Это был тупик. Он нам не верил. Каждая секунда работала против нас. Я посмотрел на Игната. Старик едва заметно кивнул. Похоже, что без боя не обойтись, других вариантов не осталось.
Игнат Михайлович медленно, с подчёркнутой неспешностью, открыл дверь и вылез их «Хорьха».
— Фельдфебель, — его голос прозвучал тихо, но с такой металлической ноткой, что караульный невольно вытянулся. — Вы только что совершили роковую ошибку.
Он резко выбросил вперед руку с зажатым в ней «Вальтером». Фельдфебель, получив пулю точно в лоб, отлетел назад. Солдат справа от него, не успевший даже вскинуть винтовку, рухнул на землю, хватая ртом воздух. Я тоже выхватил «Браунинг» и расстрелял расчет ближайшего пулеметного гнезда. Началась бойня.
Старый полковник снова стрелял с двух рук, по–македонски, как герой вестерна. И получалось это у него просто великолепно — все пули шли точно в цель, ни один патрон не был потрачен впустую.

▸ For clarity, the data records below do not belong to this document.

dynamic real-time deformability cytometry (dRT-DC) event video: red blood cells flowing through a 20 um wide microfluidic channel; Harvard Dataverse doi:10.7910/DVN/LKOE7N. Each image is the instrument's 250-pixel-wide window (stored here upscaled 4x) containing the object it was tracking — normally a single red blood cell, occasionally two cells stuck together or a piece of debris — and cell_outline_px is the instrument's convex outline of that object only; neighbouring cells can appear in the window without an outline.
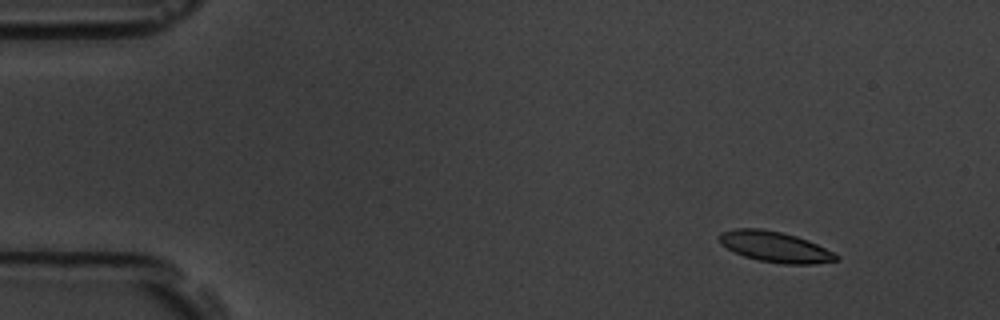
{"species": "common noctule bat (a hibernating species)", "species_latin": "Nyctalus noctula", "temperature_condition": "room temperature", "stored_images_in_passage": 4, "camera_frame_rate_fps": 3000, "um_per_image_px": 0.085, "animal": {"sex": "male", "body_mass_g": 19.5, "forearm_length_mm": 54.6}, "frame": {"image": 1, "passage_image": 1, "time_ms": 0.0, "image_size_px": [1000, 320], "cell_outline_px": [[840, 260], [812, 264], [784, 264], [760, 260], [744, 256], [720, 244], [716, 236], [720, 232], [736, 228], [760, 228], [780, 232], [796, 236], [808, 240], [840, 256]], "centroid_in_image_um": [65.85, 20.97], "position_along_channel_um": 19.2, "area_um2": 20.81}}
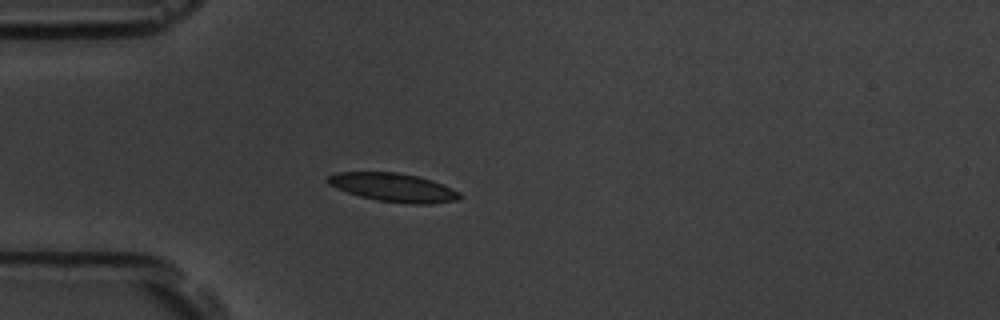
{"frame": {"image": 2, "passage_image": 4, "time_ms": 3.333, "image_size_px": [1000, 320], "cell_outline_px": [[460, 200], [432, 204], [412, 204], [376, 200], [360, 196], [348, 192], [328, 184], [328, 176], [336, 172], [396, 172], [416, 176], [432, 180], [460, 192]], "centroid_in_image_um": [33.47, 15.94], "position_along_channel_um": 51.5, "area_um2": 21.79}}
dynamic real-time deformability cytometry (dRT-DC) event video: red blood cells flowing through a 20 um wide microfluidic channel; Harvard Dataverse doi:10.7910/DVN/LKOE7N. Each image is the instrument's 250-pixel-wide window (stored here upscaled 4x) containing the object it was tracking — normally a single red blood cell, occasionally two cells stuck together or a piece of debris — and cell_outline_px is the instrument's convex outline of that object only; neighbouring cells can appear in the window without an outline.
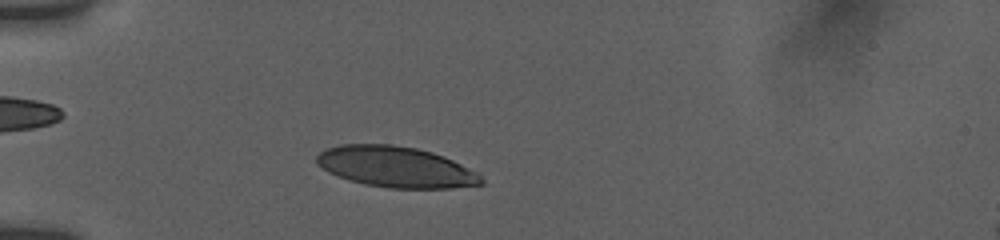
{"species": "human", "species_latin": "Homo sapiens", "temperature_condition": "room temperature", "stored_images_in_passage": 41, "camera_frame_rate_fps": 3000, "um_per_image_px": 0.085, "donor": {"sex": "female"}, "frame": {"image": 1, "passage_image": 8, "time_ms": 2.333, "image_size_px": [1000, 240], "cell_outline_px": [[484, 184], [452, 188], [392, 188], [364, 184], [348, 180], [328, 172], [316, 164], [316, 156], [320, 152], [328, 148], [340, 144], [392, 144], [416, 148], [432, 152], [444, 156], [476, 172], [484, 180]], "centroid_in_image_um": [33.62, 14.19], "position_along_channel_um": 51.4, "area_um2": 39.19}}
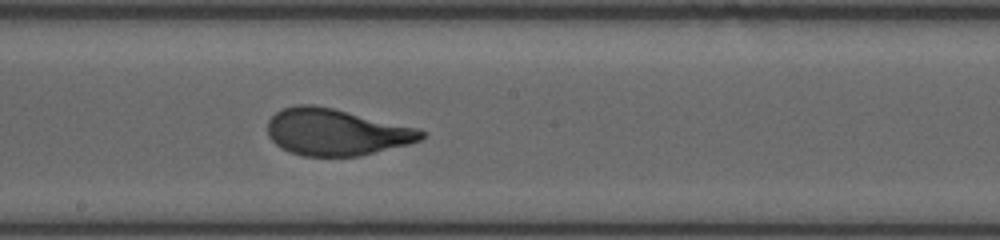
{"frame": {"image": 2, "passage_image": 23, "time_ms": 7.333, "image_size_px": [1000, 240], "cell_outline_px": [[424, 136], [420, 140], [408, 144], [360, 156], [304, 156], [288, 152], [280, 148], [268, 136], [268, 120], [276, 112], [284, 108], [296, 104], [312, 104], [332, 108], [420, 128], [424, 132]], "centroid_in_image_um": [28.55, 11.23], "position_along_channel_um": 219.6, "area_um2": 41.85}}
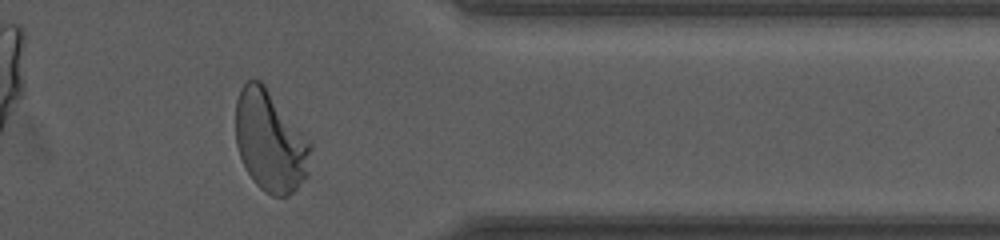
{"frame": {"image": 3, "passage_image": 37, "time_ms": 12.0, "image_size_px": [1000, 240], "cell_outline_px": [[312, 148], [308, 176], [288, 196], [272, 196], [264, 192], [252, 180], [240, 156], [236, 144], [236, 100], [240, 88], [248, 80], [260, 80], [264, 84], [312, 144]], "centroid_in_image_um": [22.97, 12.02], "position_along_channel_um": 388.4, "area_um2": 44.04}, "authors_computed_cell_mechanics": {"area_um2": 41.7316, "velocity_mm_per_s": 3.8205, "shape_relaxation_time_tau1_ms": 4.1189, "shape_relaxation_time_tau2_ms": null, "deformation_change_tau1": 0.2191, "deformation_change_tau2": null}}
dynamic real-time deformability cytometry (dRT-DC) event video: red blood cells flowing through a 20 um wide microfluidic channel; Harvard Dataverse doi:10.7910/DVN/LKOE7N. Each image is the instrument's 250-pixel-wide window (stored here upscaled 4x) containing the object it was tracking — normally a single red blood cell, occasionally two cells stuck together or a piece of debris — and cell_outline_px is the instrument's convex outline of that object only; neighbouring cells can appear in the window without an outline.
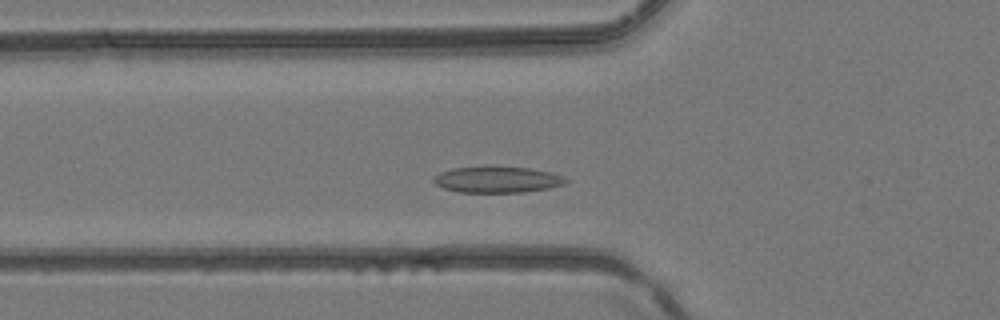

Воздух на блок–посту наполнился криками, свистом пуль, резкими хлопками выстрелов. Очередь из «МГ–34» прошила боковину «Хорьха», выбив стекла. Виктор, высунувшись из окна, стрелял из своего «Парабеллума», отчаянно матерясь. Игнат, не прекращая огонь, двинулся вперёд, слегка покачиваясь из стороны в сторону, чтобы сбить врагам прицел. Его фигура на секунду напомнила мне древнего бога войны.

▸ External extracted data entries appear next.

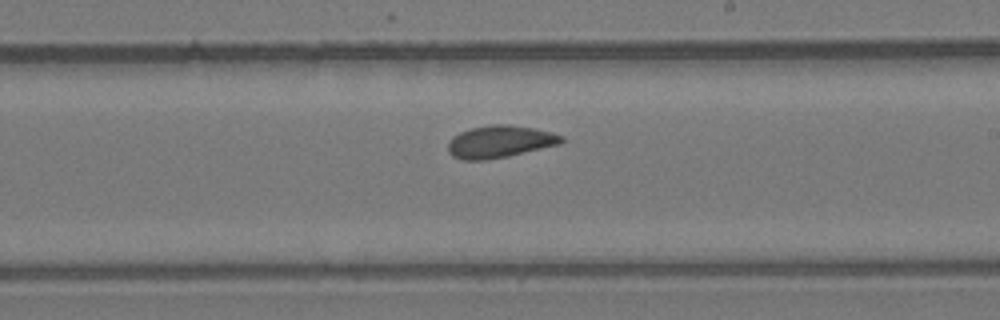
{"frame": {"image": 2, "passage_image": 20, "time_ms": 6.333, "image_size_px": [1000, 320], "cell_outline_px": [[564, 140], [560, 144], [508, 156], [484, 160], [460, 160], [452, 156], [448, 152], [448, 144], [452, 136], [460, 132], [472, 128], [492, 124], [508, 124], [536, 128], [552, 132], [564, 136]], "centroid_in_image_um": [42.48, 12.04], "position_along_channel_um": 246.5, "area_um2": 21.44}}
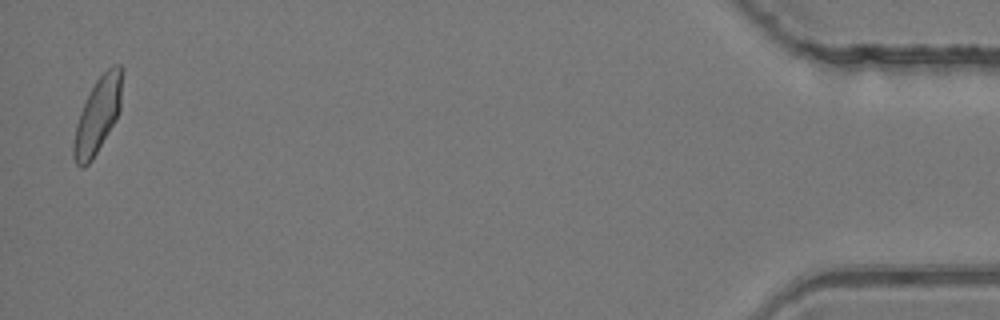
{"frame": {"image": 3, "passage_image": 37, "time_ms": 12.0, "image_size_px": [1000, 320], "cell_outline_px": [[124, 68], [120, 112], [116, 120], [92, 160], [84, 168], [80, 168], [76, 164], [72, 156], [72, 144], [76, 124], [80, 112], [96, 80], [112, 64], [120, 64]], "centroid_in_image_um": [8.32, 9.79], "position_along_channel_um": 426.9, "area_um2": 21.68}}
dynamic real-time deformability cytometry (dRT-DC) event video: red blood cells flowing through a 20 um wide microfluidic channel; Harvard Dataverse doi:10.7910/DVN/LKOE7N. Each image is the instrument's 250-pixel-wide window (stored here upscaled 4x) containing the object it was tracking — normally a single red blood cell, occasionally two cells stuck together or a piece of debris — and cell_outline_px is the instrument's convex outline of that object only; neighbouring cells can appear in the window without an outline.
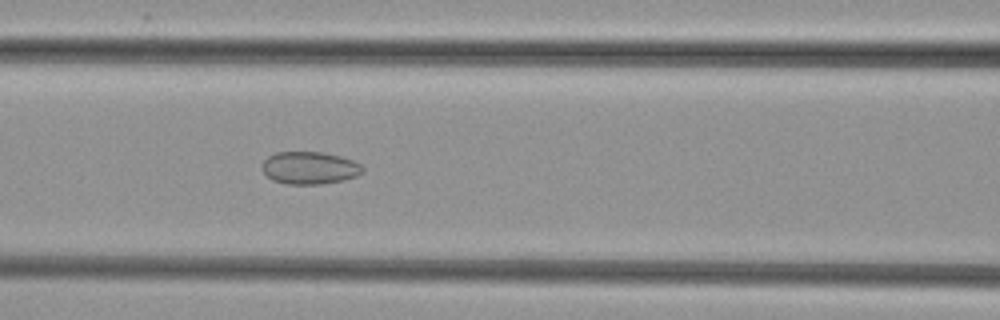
{"species": "common noctule bat (a hibernating species)", "species_latin": "Nyctalus noctula", "temperature_condition": "cold", "stored_images_in_passage": 39, "camera_frame_rate_fps": 3000, "um_per_image_px": 0.085, "animal": {"sex": "female", "body_mass_g": 29.2, "forearm_length_mm": 56.3}, "frame": {"image": 1, "passage_image": 19, "time_ms": 6.0, "image_size_px": [1000, 320], "cell_outline_px": [[364, 172], [356, 176], [344, 180], [320, 184], [288, 184], [272, 180], [264, 172], [264, 160], [268, 156], [276, 152], [324, 152], [340, 156], [352, 160], [360, 164], [364, 168]], "centroid_in_image_um": [26.35, 14.27], "position_along_channel_um": 140.2, "area_um2": 18.96}}
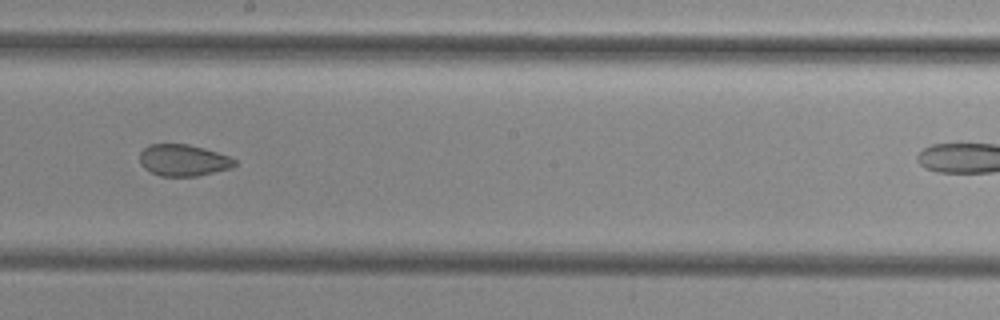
{"frame": {"image": 2, "passage_image": 26, "time_ms": 8.333, "image_size_px": [1000, 320], "cell_outline_px": [[236, 164], [232, 168], [196, 176], [160, 176], [144, 168], [140, 164], [140, 152], [148, 144], [188, 144], [204, 148], [228, 156], [236, 160]], "centroid_in_image_um": [15.57, 13.62], "position_along_channel_um": 232.6, "area_um2": 17.46}}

А я рванул к одноствольной установке «Флак–38». Ее расчёт пытался развернуть пушку в нашу сторону. Я выстрелил на бегу. Первая пуля ударила в щит орудия, оставив на нём вмятину. Вторая попала в плечо наводчику. Он вскрикнул и откатился в сторону. К прицелу тут же встал второй номер расчета. Но я уже добежал до зенитки. Немецкий солдат, увидев меня совсем рядом, с диким криком бросился на меня с ножом. Я едва успел уклониться. Фриц пролетел мимо, споткнулся о станину и грохнулся на землю. Встать я ему не дал, добив выстрелом в затылок. И тут же прикончил раненого наводчика. Остальные зенитчики, решив не геройствовать, бросились прочь по выложенному мешками с землей ходу сообщения и через пару секунд скрылись за поворотом. Теперь «Флак–38» был мой.

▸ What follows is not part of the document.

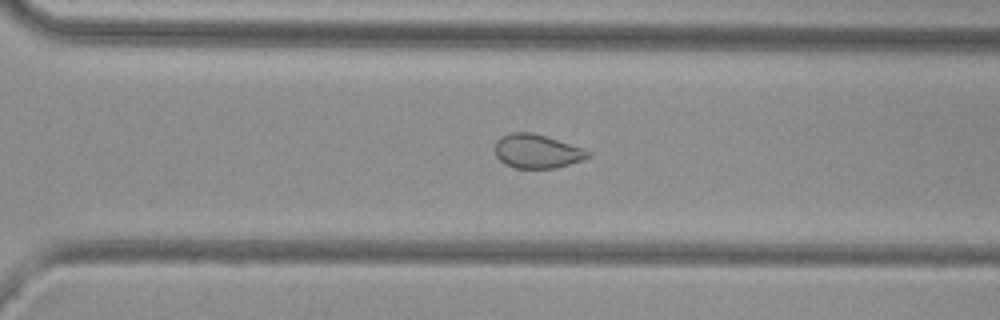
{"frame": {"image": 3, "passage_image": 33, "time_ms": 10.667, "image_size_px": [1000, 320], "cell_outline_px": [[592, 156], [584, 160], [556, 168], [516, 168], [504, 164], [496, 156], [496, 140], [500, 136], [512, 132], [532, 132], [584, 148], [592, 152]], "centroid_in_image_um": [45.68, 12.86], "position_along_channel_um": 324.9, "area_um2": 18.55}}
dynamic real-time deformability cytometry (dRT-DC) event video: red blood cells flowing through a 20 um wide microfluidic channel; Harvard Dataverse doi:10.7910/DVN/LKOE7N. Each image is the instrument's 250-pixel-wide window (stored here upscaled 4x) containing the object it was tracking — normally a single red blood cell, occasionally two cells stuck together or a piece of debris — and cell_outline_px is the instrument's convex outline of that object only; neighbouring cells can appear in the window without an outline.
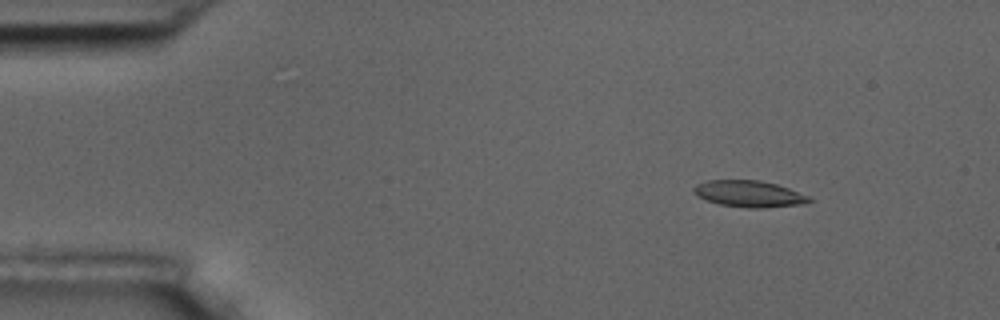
{"species": "common noctule bat (a hibernating species)", "species_latin": "Nyctalus noctula", "temperature_condition": "room temperature", "stored_images_in_passage": 5, "camera_frame_rate_fps": 3000, "um_per_image_px": 0.085, "animal": {"sex": "male", "body_mass_g": 17.5, "forearm_length_mm": 52.3}, "frame": {"image": 1, "passage_image": 2, "time_ms": 1.0, "image_size_px": [1000, 320], "cell_outline_px": [[812, 200], [808, 204], [764, 208], [748, 208], [720, 204], [696, 196], [692, 192], [692, 188], [696, 184], [708, 180], [760, 180], [776, 184], [788, 188], [808, 196]], "centroid_in_image_um": [63.67, 16.48], "position_along_channel_um": 21.3, "area_um2": 17.92}}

Я крутанул маховики, наводя ствол орудия на группу немцев, стреляющих из винтовок под прикрытием брони одного из танков.
— Получайте, ублюдки! — прошипел я и нажал на гашетку.
Очередь двадцатимиллиметровых снарядов прошила баррикаду из мешков, как нож масло. Вверх взлетели комки земли, обрывки ткани, кровавые брызги. Немцы, застигнутые врасплох шквальным огнём, в панике бросились врассыпную. Мои снаряды настигали их, разрывая в клочья. Стоящий рядом « Pz.II» получил очередь в борт. Броня не выдержала. Внутри что–то негромко «бумкнуло», и из всех щелей повалил густой чёрный дым.
Я вёл огонь, плавно перемещая ствол по горизонтали, косил немцев, как спелую пшеницу. И чувствовал при этом только отдачу орудия и удовлетворение от отлично сделанной работы. Но всё хорошее быстро заканчивается — вот и сейчас, зенитка, в последний раз клацнув затвором, вдруг смолкла — в коробе было всего двадцать снарядов, слишком мало для настоящего «Армагеддона».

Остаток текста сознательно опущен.